KPK Siapkan Kontra Memori Hadapi Banding Edhy Prabowo

Azhar Bagas Ramadhan - detikNews
Jumat, 23 Jul 2021 16:07 WIB
Gedung baru KPK
Gedung KPK (Andhika Prasetia/detikcom)
Jakarta -

Mantan Menteri Kelautan dan Perikanan Edhy Prabowo mengajukan banding atas vonis 5 tahun penjara dan denda Rp 400 juta subsider 6 bulan kurungan. KPK akan menyiapkan kontra memori banding untuk menghadapi upaya hukum Edhy tersebut.

"Tentu terkait upaya hukum yang diajukan oleh para terdakwa maka kami akan siapkan kontra memori banding sebagai bantahan atas dalil upaya hukum dimaksud," kata Plt Juru Bicara KPK Ali Fikri kepada wartawan, Jumat (23/7/2021).

Ali mengatakan KPK tidak mengajukan upaya hukum banding atas vonis tersebut. Apa alasannya?

"Setelah kami pelajari, analisa JPU dalam tuntutannya telah diambil alih majelis hakim dalam pertimbangannya, sehingga kami tidak mengajukan upaya hukum banding," ujarnya.

Sebelumnya, upaya melawan hukum itu disampaikan oleh pengacara Edhy Prabowo, Soesilo Aribowo. Pengajuan banding itu sudah dilayangkan pada Kamis (22/7) kemarin.

"Sudah menyatakan banding kemarin (Kamis, 22/7)," ujar pengacara Edhy, Soesilo Aribowo, saat dimintai konfirmasi, Jumat (23/7).

Soesilo mengatakan salah satu alasan Edhy mengajukan banding adalah ada dissenting opinion hakim pada putusan 5 tahun penjara. Dalam dissenting opinion, hakim anggota I, Suparman Nyompa, menilai Edhy Prabowo hanya terbukti bersalah melanggar Pasal 11 UU Tipikor.
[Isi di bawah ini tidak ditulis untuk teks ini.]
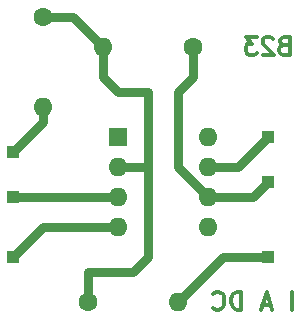
<source format=gbr>
G04 #@! TF.FileFunction,Copper,L2,Bot,Signal*
%FSLAX46Y46*%
G04 Gerber Fmt 4.6, Leading zero omitted, Abs format (unit mm)*
G04 Created by KiCad (PCBNEW 4.0.7) date 01/29/19 23:06:21*
%MOMM*%
%LPD*%
G01*
G04 APERTURE LIST*
%ADD10C,0.100000*%
%ADD11C,0.300000*%
%ADD12R,1.000000X1.000000*%
%ADD13C,1.600000*%
%ADD14O,1.600000X1.600000*%
%ADD15R,1.600000X1.600000*%
%ADD16C,0.750000*%
G04 APERTURE END LIST*
D10*
D11*
X141715714Y-90848571D02*
X141715714Y-89348571D01*
X139930000Y-90420000D02*
X139215714Y-90420000D01*
X140072857Y-90848571D02*
X139572857Y-89348571D01*
X139072857Y-90848571D01*
X137430000Y-90848571D02*
X137430000Y-89348571D01*
X137072857Y-89348571D01*
X136858572Y-89420000D01*
X136715714Y-89562857D01*
X136644286Y-89705714D01*
X136572857Y-89991429D01*
X136572857Y-90205714D01*
X136644286Y-90491429D01*
X136715714Y-90634286D01*
X136858572Y-90777143D01*
X137072857Y-90848571D01*
X137430000Y-90848571D01*
X135072857Y-90705714D02*
X135144286Y-90777143D01*
X135358572Y-90848571D01*
X135501429Y-90848571D01*
X135715714Y-90777143D01*
X135858572Y-90634286D01*
X135930000Y-90491429D01*
X136001429Y-90205714D01*
X136001429Y-89991429D01*
X135930000Y-89705714D01*
X135858572Y-89562857D01*
X135715714Y-89420000D01*
X135501429Y-89348571D01*
X135358572Y-89348571D01*
X135144286Y-89420000D01*
X135072857Y-89491429D01*
X141021428Y-68472857D02*
X140807142Y-68544286D01*
X140735714Y-68615714D01*
X140664285Y-68758571D01*
X140664285Y-68972857D01*
X140735714Y-69115714D01*
X140807142Y-69187143D01*
X140950000Y-69258571D01*
X141521428Y-69258571D01*
X141521428Y-67758571D01*
X141021428Y-67758571D01*
X140878571Y-67830000D01*
X140807142Y-67901429D01*
X140735714Y-68044286D01*
X140735714Y-68187143D01*
X140807142Y-68330000D01*
X140878571Y-68401429D01*
X141021428Y-68472857D01*
X141521428Y-68472857D01*
X140092857Y-67901429D02*
X140021428Y-67830000D01*
X139878571Y-67758571D01*
X139521428Y-67758571D01*
X139378571Y-67830000D01*
X139307142Y-67901429D01*
X139235714Y-68044286D01*
X139235714Y-68187143D01*
X139307142Y-68401429D01*
X140164285Y-69258571D01*
X139235714Y-69258571D01*
X138735714Y-67758571D02*
X137807143Y-67758571D01*
X138307143Y-68330000D01*
X138092857Y-68330000D01*
X137950000Y-68401429D01*
X137878571Y-68472857D01*
X137807143Y-68615714D01*
X137807143Y-68972857D01*
X137878571Y-69115714D01*
X137950000Y-69187143D01*
X138092857Y-69258571D01*
X138521429Y-69258571D01*
X138664286Y-69187143D01*
X138735714Y-69115714D01*
D12*
X139700000Y-76200000D03*
X118110000Y-86360000D03*
X118110000Y-81280000D03*
X139700000Y-80010000D03*
D13*
X133350000Y-68580000D03*
D14*
X125730000Y-68580000D03*
D13*
X120650000Y-66040000D03*
D14*
X120650000Y-73660000D03*
D13*
X124460000Y-90170000D03*
D14*
X132080000Y-90170000D03*
D15*
X127000000Y-76200000D03*
D14*
X134620000Y-83820000D03*
X127000000Y-78740000D03*
X134620000Y-81280000D03*
X127000000Y-81280000D03*
X134620000Y-78740000D03*
X127000000Y-83820000D03*
X134620000Y-76200000D03*
D12*
X118110000Y-77470000D03*
X139700000Y-86360000D03*
D16*
X134620000Y-78740000D02*
X137160000Y-78740000D01*
X137160000Y-78740000D02*
X139700000Y-76200000D01*
X127000000Y-83820000D02*
X120650000Y-83820000D01*
X120650000Y-83820000D02*
X118110000Y-86360000D01*
X127000000Y-81280000D02*
X118110000Y-81280000D01*
X133350000Y-68580000D02*
X133350000Y-71120000D01*
X132080000Y-78740000D02*
X134620000Y-81280000D01*
X132080000Y-72390000D02*
X132080000Y-78740000D01*
X133350000Y-71120000D02*
X132080000Y-72390000D01*
X134620000Y-81280000D02*
X138430000Y-81280000D01*
X138430000Y-81280000D02*
X139700000Y-80010000D01*
X125730000Y-68580000D02*
X125730000Y-71120000D01*
X129540000Y-72390000D02*
X129540000Y-78740000D01*
X128270000Y-72390000D02*
X129540000Y-72390000D01*
X127000000Y-72390000D02*
X128270000Y-72390000D01*
X125730000Y-71120000D02*
X127000000Y-72390000D01*
X120650000Y-66040000D02*
X123190000Y-66040000D01*
X123190000Y-66040000D02*
X125730000Y-68580000D01*
X127000000Y-78740000D02*
X129540000Y-78740000D01*
X124460000Y-87630000D02*
X124460000Y-90170000D01*
X129540000Y-78740000D02*
X129540000Y-86360000D01*
X129540000Y-86360000D02*
X128270000Y-87630000D01*
X128270000Y-87630000D02*
X124460000Y-87630000D01*
X120650000Y-73660000D02*
X120650000Y-74930000D01*
X120650000Y-74930000D02*
X118110000Y-77470000D01*
X139700000Y-86360000D02*
X135890000Y-86360000D01*
X135890000Y-86360000D02*
X132080000Y-90170000D01*
M02*

</source>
"Salah satunya begitu (banding karena ada dissenting opinion)," ungkap Soesilo.

Untuk diketahui, pada sidang vonis sebelumnya, hakim Suparman Nyompa mengajukan pendapat berbeda atau dissenting opinion terkait vonis Edhy. Hakim Suparman keberatan apabila Edhy dijatuhi vonis melanggar Pasal 12 huruf a UU tentang Pemberantasan Tipikor.

Hal itu disampaikan Suparman Nyompa sebelum hakim ketua Albertus Usada membacakan vonis kepada Edhy Prabowo dkk di Pengadilan Tipikor Jakarta, Jalan Bungur Besar Raya, Jakarta Pusat, Kamis (15/7). Suparman menilai Edhy seharusnya dijatuhi vonis melanggar Pasal 11 UU Tipikor.

Edhy Prabowo divonis 5 tahun penjara dan denda Rp 400 juta subsider 6 bulan kurungan. Edhy Prabowo terbukti bersalah menerima uang suap yang totalnya mencapai Rp 25,7 miliar dari pengusaha eksportir benih bening lobster (BBL) atau benur.

Hakim mengatakan Edhy menerima uang suap sebesar USD 77 ribu dari Direktur PT DPPP, Suharjito. Selain itu, Edhy menerima uang keuntungan sebesar Rp 24 miliar dari PT ACK terkait ekspor benur. Jika ditotal seluruhnya, Edhy menerima Rp 25,7 miliar.

Selain itu, hakim menjatuhkan pidana tambahan, yakni Edhy diharuskan membayar uang pengganti senilai Rp 9 miliar dan USD 77 ribu atau setara Rp 10 miliar. Hakim juga mencabut hak politik Edhy untuk dipilih setelah menjalani masa pidananya selama 3 tahun.